> _Exercise_: Copy the records word for word, omitting all pictures.

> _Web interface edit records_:
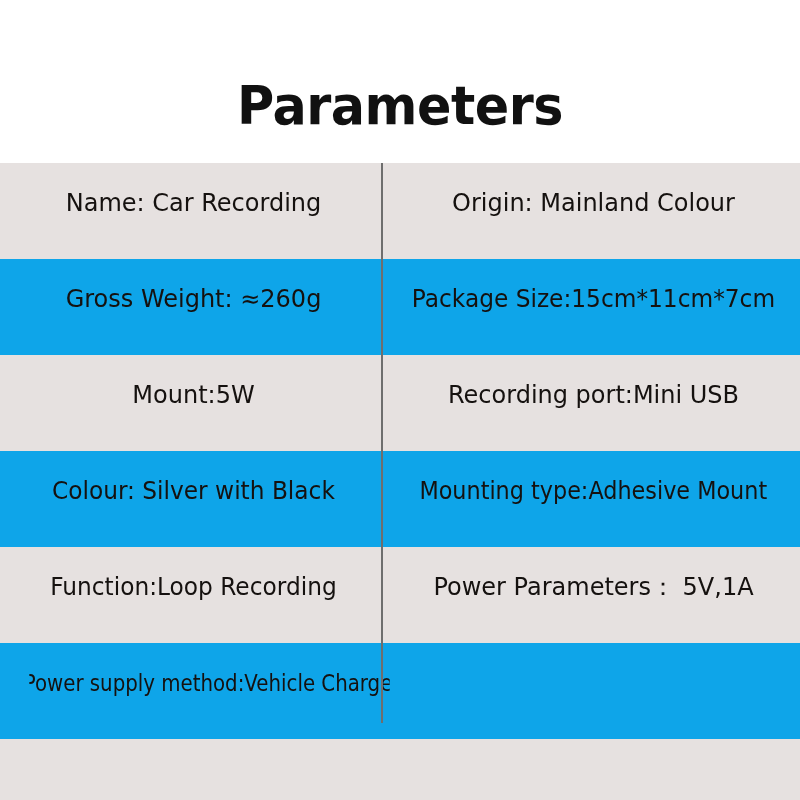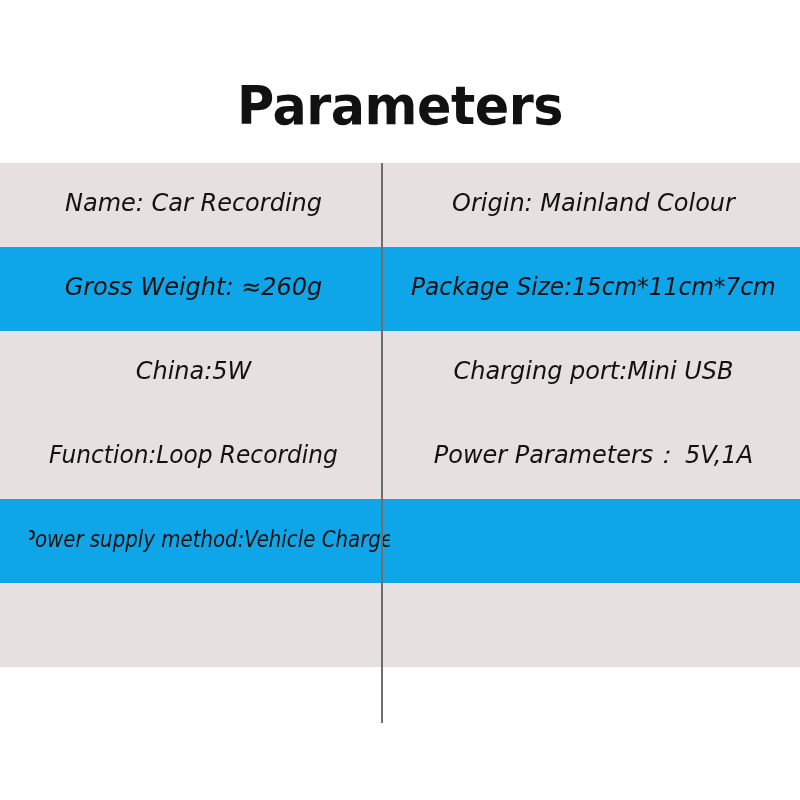--- a/index.html
+++ b/index.html
@@ -43,24 +43,23 @@
   .spec-table {
     position: absolute;
     left: 0;
     top: 135px;
     width: 800px;
     height: 560px;
   }
   .spec-row {
     position: relative;
     width: 800px;
-    height: 84px;
+    height: 96px;
     display: flex;
     box-sizing: border-box;
-    font-style: italic;
   }
   .spec-row.shaded { background: #e6e1e0; }
   .spec-row.plain  { background: #0ea5e9; }
 
   .cell {
     box-sizing: border-box;
     height: 80px;
     display: flex;
     align-items: center;
     justify-content: center;
@@ -107,24 +106,28 @@
       <div class="cell cell-left fs-24 w-100">Name: Car Recording</div>
       <div class="cell cell-right fs-24 w-100">Origin: Mainland Colour</div>
     </div>
 
     <div class="spec-row plain">
       <div class="cell cell-left fs-24 w-100">Gross Weight: ≈260g</div>
       <div class="cell cell-right fs-24 w-97">Package Size:15cm*11cm*7cm</div>
     </div>
 
     <div class="spec-row shaded">
-      <div class="cell cell-left fs-24 w-100">China:5W</div>
-      <div class="cell cell-right fs-24 w-100">Charging port:Mini USB</div>
+      <div class="cell cell-left fs-24 w-100">Mount:5W</div>
+      <div class="cell cell-right fs-24 w-100">Recording port:Mini USB</div>
     </div>
 
+    <div class="spec-row plain">
+      <div class="cell cell-left fs-24 w-97">Colour: Silver with Black</div>
+      <div class="cell cell-right fs-24 w-93">Mounting type:Adhesive Mount</div>
+    </div>
 
     <div class="spec-row shaded">
       <div class="cell cell-left fs-24 w-97">Function:Loop Recording</div>
       <div class="cell cell-right fs-24 w-100">Power Parameters：  5V,1A</div>
     </div>
 
     <div class="spec-row plain">
       <div class="cell cell-right fs-23 w-86">Power supply method:Vehicle Charger</div>
     </div>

> _Written answer_:
--- a/index.html
+++ b/index.html
@@ -43,24 +43,23 @@
   .spec-table {
     position: absolute;
     left: 0;
     top: 135px;
     width: 800px;
     height: 560px;
   }
   .spec-row {
     position: relative;
     width: 800px;
-    height: 84px;
+    height: 96px;
     display: flex;
     box-sizing: border-box;
-    font-style: italic;
   }
   .spec-row.shaded { background: #e6e1e0; }
   .spec-row.plain  { background: #0ea5e9; }
 
   .cell {
     box-sizing: border-box;
     height: 80px;
     display: flex;
     align-items: center;
     justify-content: center;
@@ -107,24 +106,28 @@
       <div class="cell cell-left fs-24 w-100">Name: Car Recording</div>
       <div class="cell cell-right fs-24 w-100">Origin: Mainland Colour</div>
     </div>
 
     <div class="spec-row plain">
       <div class="cell cell-left fs-24 w-100">Gross Weight: ≈260g</div>
       <div class="cell cell-right fs-24 w-97">Package Size:15cm*11cm*7cm</div>
     </div>
 
     <div class="spec-row shaded">
-      <div class="cell cell-left fs-24 w-100">China:5W</div>
-      <div class="cell cell-right fs-24 w-100">Charging port:Mini USB</div>
+      <div class="cell cell-left fs-24 w-100">Mount:5W</div>
+      <div class="cell cell-right fs-24 w-100">Recording port:Mini USB</div>
     </div>
 
+    <div class="spec-row plain">
+      <div class="cell cell-left fs-24 w-97">Colour: Silver with Black</div>
+      <div class="cell cell-right fs-24 w-93">Mounting type:Adhesive Mount</div>
+    </div>
 
     <div class="spec-row shaded">
       <div class="cell cell-left fs-24 w-97">Function:Loop Recording</div>
       <div class="cell cell-right fs-24 w-100">Power Parameters：  5V,1A</div>
     </div>
 
     <div class="spec-row plain">
       <div class="cell cell-right fs-23 w-86">Power supply method:Vehicle Charger</div>
     </div>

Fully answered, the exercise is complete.